Document section
From her Facebook page March 20th, 2025.
Words can’t convey how much I miss my precious father. Nearly every day, someone asks me “What would your father say about that?”
More and more— daily, and on this, his 99th birthday, I realize he was far more than the amazing sum of his many and multi- faceted roles—that of husband, father of five, musician, minister, scholar, writer, college professor/ division head in Music and the Arts. Instead, he embodied a particularly precious and rare dimension—what we once called a “Renaissance Man”. Some refer to that term as one who merely masters diverse areas of complex thought. Dad, on the other hand, breathed and lived out far deeper complexities because of his overarching and unified worldview, abundantly lived out in praxis undergirded by a deeply trusting faith. He believed and lived his worldview in not just heady, intellectual dimensions, but in his rare commitment to give the fullest breadth of living to every moment of “everyday life”, often in the most disparate of relationships, situations, and environments.
Some of this was due the unique time in which he lived- a time which summoned up rare and unique qualities of character for mere survival, much less thriving. Dad grew up on a farm in Nebraska through the Dust Bowl and Depression years, and watched, at fifteen, (the only child still at home), his Danish immigrant father drop dead of a massive heart attack while both were giving their full strength to futile attempts with the dry, much depleted soil. Dad’s father’s prevailing attitude throughout the years of pain and hardship was one of continual thanksgiving to God for the “opportunity” to live in a “land of such freedom” where he could, through hard work, own his own piece of land on which to live, worship, grow, and raise a family.
Barely beyond processing the burial of his father and the dreaded selling of the farm, Dad began college courses at seventeen. The same Danish American father who had fought the elements all day had faithfully modeled at day’s end, after family dinner, practicing and playing his violin with blistered hands before reading/ studying the Bible. The learned habits of very difficult and sustained work, reading, studying, and practicing were well established in the only son well before his high school years. No one is surprised to know that my grandmother was a voracious reader, and, without training, could have taught a compelling and comprehensive English literature course. So the stage of his life was set.

Exercises
1. Answer these about the birthday tribute:
(a) Which birthday of the father does the post mark?
(b) In which state did he grow up on a farm?
(c) At what age did he begin college courses?
2. Reproduce word for word the part of the birthday tribute that runs from "Some of this" down to "raise a family.".
The records that come next have nothing to do with the birthday tribute.

Dataset rows
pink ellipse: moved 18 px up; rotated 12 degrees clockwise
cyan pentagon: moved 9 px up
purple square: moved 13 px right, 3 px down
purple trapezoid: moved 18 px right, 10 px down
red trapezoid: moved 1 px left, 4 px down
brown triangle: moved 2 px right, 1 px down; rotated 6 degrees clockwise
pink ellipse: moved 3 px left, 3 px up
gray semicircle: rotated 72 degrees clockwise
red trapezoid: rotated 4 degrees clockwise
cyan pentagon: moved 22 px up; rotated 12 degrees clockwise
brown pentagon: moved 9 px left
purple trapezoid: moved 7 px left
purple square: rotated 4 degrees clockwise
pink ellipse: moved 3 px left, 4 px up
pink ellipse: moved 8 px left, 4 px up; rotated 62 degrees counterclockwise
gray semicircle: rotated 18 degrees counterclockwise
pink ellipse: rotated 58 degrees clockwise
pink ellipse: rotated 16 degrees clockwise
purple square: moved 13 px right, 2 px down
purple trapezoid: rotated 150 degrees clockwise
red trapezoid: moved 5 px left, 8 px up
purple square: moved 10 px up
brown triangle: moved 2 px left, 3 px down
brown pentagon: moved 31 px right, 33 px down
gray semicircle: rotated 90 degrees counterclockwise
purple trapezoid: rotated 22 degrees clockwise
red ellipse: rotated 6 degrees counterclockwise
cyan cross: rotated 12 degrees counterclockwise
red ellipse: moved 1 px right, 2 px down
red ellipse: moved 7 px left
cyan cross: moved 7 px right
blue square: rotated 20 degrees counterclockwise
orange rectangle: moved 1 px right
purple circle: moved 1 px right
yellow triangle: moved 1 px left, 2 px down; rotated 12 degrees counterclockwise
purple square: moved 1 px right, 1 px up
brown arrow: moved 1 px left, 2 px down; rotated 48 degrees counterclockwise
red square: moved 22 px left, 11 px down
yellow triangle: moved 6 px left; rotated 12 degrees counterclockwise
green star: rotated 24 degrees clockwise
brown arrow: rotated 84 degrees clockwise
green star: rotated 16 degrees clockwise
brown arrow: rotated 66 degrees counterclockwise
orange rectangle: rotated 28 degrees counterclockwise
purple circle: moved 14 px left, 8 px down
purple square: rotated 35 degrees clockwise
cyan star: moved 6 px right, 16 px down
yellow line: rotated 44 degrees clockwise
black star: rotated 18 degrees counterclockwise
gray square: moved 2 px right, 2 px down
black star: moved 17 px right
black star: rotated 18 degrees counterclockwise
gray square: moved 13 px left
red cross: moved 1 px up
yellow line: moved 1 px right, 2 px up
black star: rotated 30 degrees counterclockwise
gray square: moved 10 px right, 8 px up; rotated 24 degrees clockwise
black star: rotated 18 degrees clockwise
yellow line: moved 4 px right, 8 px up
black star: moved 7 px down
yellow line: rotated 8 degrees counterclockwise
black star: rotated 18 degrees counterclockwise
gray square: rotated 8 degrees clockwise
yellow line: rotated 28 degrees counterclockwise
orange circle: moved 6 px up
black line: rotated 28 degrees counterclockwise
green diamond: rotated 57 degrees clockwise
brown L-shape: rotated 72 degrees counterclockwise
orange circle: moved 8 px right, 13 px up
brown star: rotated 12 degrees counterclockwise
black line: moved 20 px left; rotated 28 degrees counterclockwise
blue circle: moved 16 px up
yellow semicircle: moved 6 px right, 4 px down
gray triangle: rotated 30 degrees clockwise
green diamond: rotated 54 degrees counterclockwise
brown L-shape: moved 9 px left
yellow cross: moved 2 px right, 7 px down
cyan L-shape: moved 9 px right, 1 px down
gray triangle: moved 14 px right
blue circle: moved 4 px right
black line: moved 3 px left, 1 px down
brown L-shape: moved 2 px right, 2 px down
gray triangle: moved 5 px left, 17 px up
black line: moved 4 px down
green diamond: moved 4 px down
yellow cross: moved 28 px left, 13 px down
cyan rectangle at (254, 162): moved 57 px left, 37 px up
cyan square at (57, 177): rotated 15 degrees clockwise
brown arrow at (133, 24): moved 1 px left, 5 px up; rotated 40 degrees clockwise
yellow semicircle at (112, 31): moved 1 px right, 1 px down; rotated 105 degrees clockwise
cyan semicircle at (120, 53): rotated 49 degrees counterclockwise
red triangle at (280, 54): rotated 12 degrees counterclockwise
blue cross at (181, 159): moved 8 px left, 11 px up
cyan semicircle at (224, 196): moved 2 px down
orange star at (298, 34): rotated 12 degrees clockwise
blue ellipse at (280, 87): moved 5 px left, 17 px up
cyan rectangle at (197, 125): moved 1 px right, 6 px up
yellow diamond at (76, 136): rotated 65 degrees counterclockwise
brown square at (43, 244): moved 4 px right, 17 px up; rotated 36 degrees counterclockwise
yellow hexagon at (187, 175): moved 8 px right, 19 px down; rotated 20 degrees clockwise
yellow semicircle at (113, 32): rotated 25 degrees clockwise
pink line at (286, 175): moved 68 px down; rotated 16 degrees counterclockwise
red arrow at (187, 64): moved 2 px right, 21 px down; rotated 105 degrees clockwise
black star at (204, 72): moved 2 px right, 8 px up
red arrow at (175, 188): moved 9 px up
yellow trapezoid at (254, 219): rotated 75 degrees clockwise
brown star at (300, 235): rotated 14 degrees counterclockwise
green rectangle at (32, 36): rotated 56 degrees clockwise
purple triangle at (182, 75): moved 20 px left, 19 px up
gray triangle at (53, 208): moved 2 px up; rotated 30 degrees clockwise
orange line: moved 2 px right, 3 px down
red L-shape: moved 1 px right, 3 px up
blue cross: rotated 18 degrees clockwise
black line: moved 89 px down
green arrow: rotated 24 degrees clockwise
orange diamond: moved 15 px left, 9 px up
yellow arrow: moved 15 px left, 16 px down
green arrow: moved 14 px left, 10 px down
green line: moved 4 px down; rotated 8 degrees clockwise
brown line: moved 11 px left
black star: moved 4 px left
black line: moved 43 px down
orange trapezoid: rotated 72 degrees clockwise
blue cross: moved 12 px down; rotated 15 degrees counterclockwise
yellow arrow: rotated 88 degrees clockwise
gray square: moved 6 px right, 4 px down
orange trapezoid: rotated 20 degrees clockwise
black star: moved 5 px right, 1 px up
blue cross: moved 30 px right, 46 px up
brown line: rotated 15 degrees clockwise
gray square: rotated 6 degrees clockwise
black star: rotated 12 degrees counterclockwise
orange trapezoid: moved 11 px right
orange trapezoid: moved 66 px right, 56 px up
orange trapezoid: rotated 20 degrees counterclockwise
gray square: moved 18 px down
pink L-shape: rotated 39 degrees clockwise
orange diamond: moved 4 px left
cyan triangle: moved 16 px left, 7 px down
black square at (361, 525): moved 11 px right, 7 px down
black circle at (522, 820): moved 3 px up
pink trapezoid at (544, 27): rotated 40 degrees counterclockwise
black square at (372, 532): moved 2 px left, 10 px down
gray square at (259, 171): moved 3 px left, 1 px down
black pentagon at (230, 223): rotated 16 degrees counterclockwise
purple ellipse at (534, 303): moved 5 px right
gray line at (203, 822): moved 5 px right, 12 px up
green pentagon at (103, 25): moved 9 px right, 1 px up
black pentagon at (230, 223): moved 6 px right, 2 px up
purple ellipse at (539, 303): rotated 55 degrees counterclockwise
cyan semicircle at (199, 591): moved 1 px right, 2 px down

Exercise solutions
1.
(a) His 99th birthday.
(b) Nebraska.
(c) Seventeen.

2.
Some of this was due the unique time in which he lived- a time which summoned up rare and unique qualities of character for mere survival, much less thriving. Dad grew up on a farm in Nebraska through the Dust Bowl and Depression years, and watched, at fifteen, (the only child still at home), his Danish immigrant father drop dead of a massive heart attack while both were giving their full strength to futile attempts with the dry, much depleted soil. Dad’s father’s prevailing attitude throughout the years of pain and hardship was one of continual thanksgiving to God for the “opportunity” to live in a “land of such freedom” where he could, through hard work, own his own piece of land on which to live, worship, grow, and raise a family.